---- Extrait du document

Paul Franklin Watson, militant de l’environnement, auteur et vedette de téléréalité (né le 2 décembre 1950 à Toronto, en Ontario). Paul Watson, fondateur de la Sea Shepherd Conservation Society (SSCS), est une figure pionnière, à l’origine de nombreux débats, au sein du mouvement pour la conservation de l’environnement. Il est connu surtout pour ses campagnes fortement médiatisées de protection de la vie marine. Sa doctrine controversée d’« action directe » implique à l’occasion des tactiques agressives, voire violentes. Il a remporté de nombreux prix. En 2000, le magazine Time l’a nommé l’un des héros de l’environnement du XXe siècle. Cependant, il a également passé du temps en prison, et ses nombreux détracteurs le considèrent comme un milicien et un écoterroriste.
Jeunesse et influences
Paul Watson naît à Toronto, en Ontario, mais grandit à St. Andrews-By-The-Sea, au Nouveau-Brunswick. Il est l’aîné de sept enfants; ses parents sont Anthony Joseph Watson et Annamarie Larsen.
Son amour de la mer et son désir de protéger les animaux se développent très tôt. Dans son livre Seal Wars, il raconte comment, tout jeune, il a perdu son « meilleur ami », un castor sauvage du nom de Bucky qui a probablement été capturé et tué. Paul Watson, pour venger sa perte, résout alors de détruire tous les pièges à animaux qu’il trouve. Le guerrier écologiste, tel qu’il se définit lui-même plus tard, apparaît donc avant même l’école secondaire.
La mère de Paul Watson meurt en 1964, alors qu’il n’est âgé que de 13 ans. Peu de temps après, son père déménage à Toronto avec la famille. Dans son livre Ocean Warrior, Paul Watson se remémore qu’« à un très jeune âge, [il] s’enfuit vers la mer pour devenir marin », se joignant à la Garde côtière canadienne en 1968, en Colombie-Britannique; il embarque dès l’année suivante sur un cargo norvégien qui lui fait visiter des « ports exotiques ». De retour sur la côte ouest, il se met à écrire pour la publication alternative Georgia Straight et se joint à une manifestation pour empêcher les essais nucléaires américains en Alaska en naviguant à proximité de la zone prévue pour le test. (La manifestation reporte les essais, qui seront plus tard annulés.)
Greenpeace
Paul Watson affirme qu’il est l’un des membres fondateurs du groupe de défense de l’environnement Greenpeace, ce que l’organisation nie par la suite. Il ne fait cependant aucun doute qu’il était l’un des premiers membres de Greenpeace, créée en 1971, pour protester contre les essais nucléaires états-uniens en Alaska. Toutefois, une âpre dispute avec le conseil d’administration quant à ses méthodes militantes le pousse à quitter, non sans amertume, le conseil d’administration de Greenpeace en 1977. La longue querelle qui s’ensuit, il les appelle moqueusement les « scoutes du mouvement écologiste », et eux en retour le traitent de terroriste, a mené Greenpeace à nier la moindre implication de Paul Watson dans la création de l’organisation.

--------
---- Données extraites

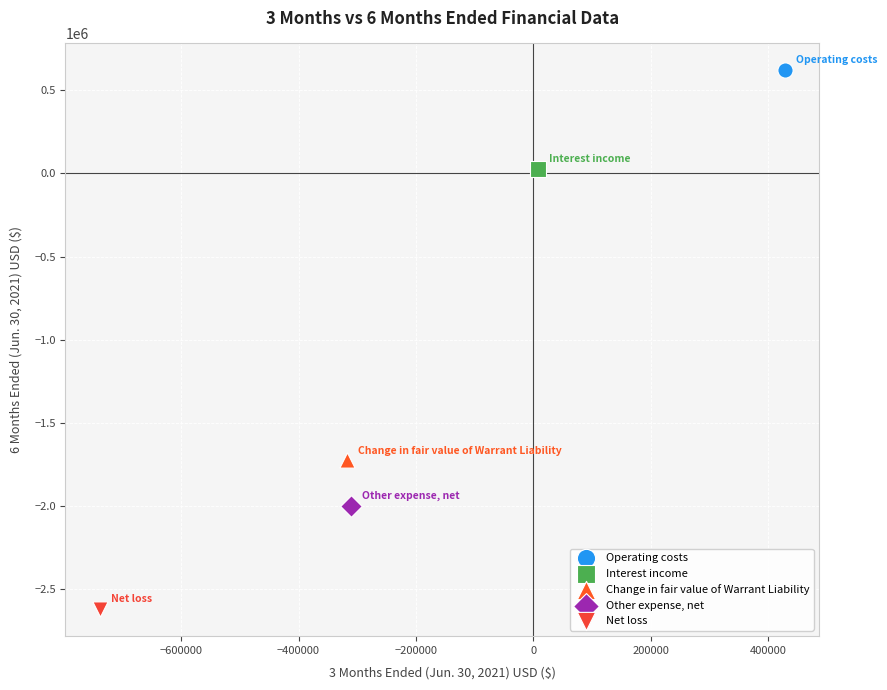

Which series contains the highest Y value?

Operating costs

--------
---- Données extraites

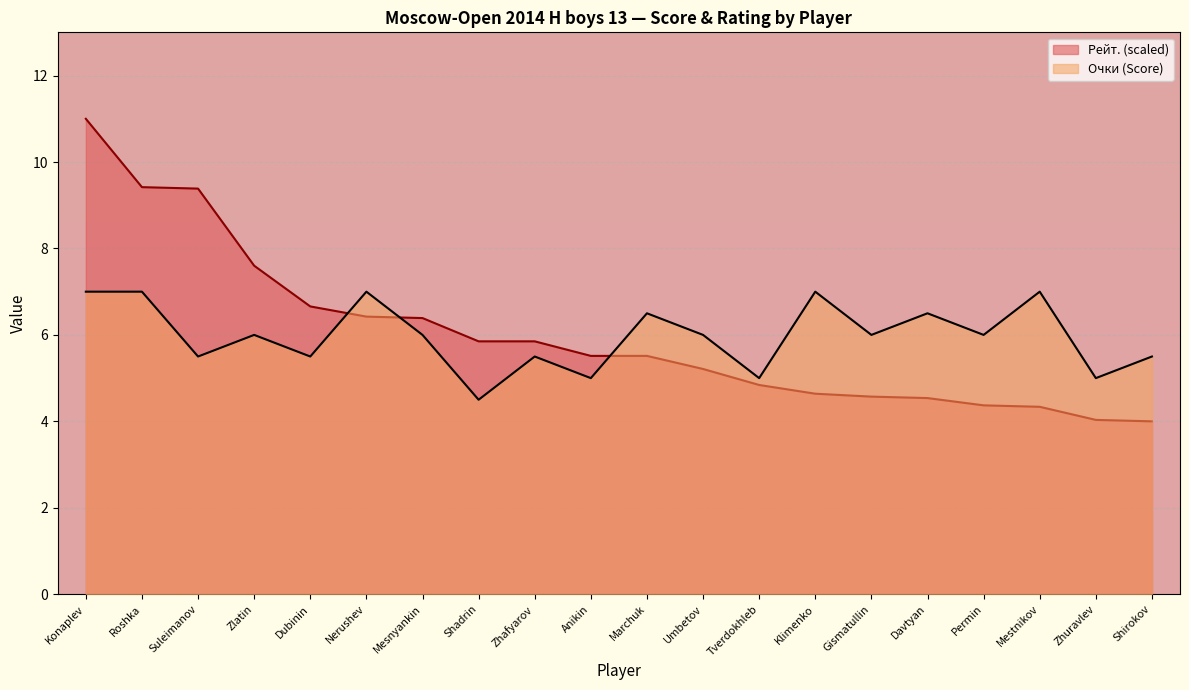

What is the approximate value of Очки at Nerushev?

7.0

--------

- D'après les informations:
• A. Recopiez fidèlement le passage de l'extrait sur Paul Watson situé entre « Jeunesse et influences » et « même l’école secondaire. », ces deux segments inclus.
• B. Prolongez le texte sur Paul Watson à partir de sa dernière phrase.
Les lignes n'interviennent pas dans ce travail.

- Résultats:
• A.
Jeunesse et influences
Paul Watson naît à Toronto, en Ontario, mais grandit à St. Andrews-By-The-Sea, au Nouveau-Brunswick. Il est l’aîné de sept enfants; ses parents sont Anthony Joseph Watson et Annamarie Larsen.
Son amour de la mer et son désir de protéger les animaux se développent très tôt. Dans son livre Seal Wars, il raconte comment, tout jeune, il a perdu son « meilleur ami », un castor sauvage du nom de Bucky qui a probablement été capturé et tué. Paul Watson, pour venger sa perte, résout alors de détruire tous les pièges à animaux qu’il trouve. Le guerrier écologiste, tel qu’il se définit lui-même plus tard, apparaît donc avant même l’école secondaire.

• B.
Action directe
Selon Paul Watson, sa confiance en des tactiques plus militantes aurait été déclenchée par un événement précis en 1975, alors qu’il fait encore partie de Greenpeace. Les manifestations de l’époque sont toujours non violentes, inspirées par les protestations pacifiques de l’activiste Mohandas Gandhi. En 1975, Paul Watson et d’autres membres de Greenpeace confrontent un baleinier soviétique au large de la côte californienne, servant de boucliers humains entre les harpons et les baleines. Dans Captain Paul Watson: Interview with a Pirate, il raconte avoir vu le capitaine du bateau soviétique le regarder en passant son doigt sur son cou, comme s’il menaçait de l’égorger : « C’est là que j’ai compris que la méthode de Gandhi ne fonctionnerait pas pour nous. »
Par conséquent, il abandonne le concept de manifestation pacifique et élabore une doctrine basée sur l’action directe; il s’agit essentiellement d’une déclaration de guerre contre tout ce qu’il considère être de l’exploitation ou du braconnage illégaux. Des moyens tels que l’utilisation de grenades fumigènes ou de bombes puantes, ou encore percuter violemment d’autres navires, sont vus comme acceptables.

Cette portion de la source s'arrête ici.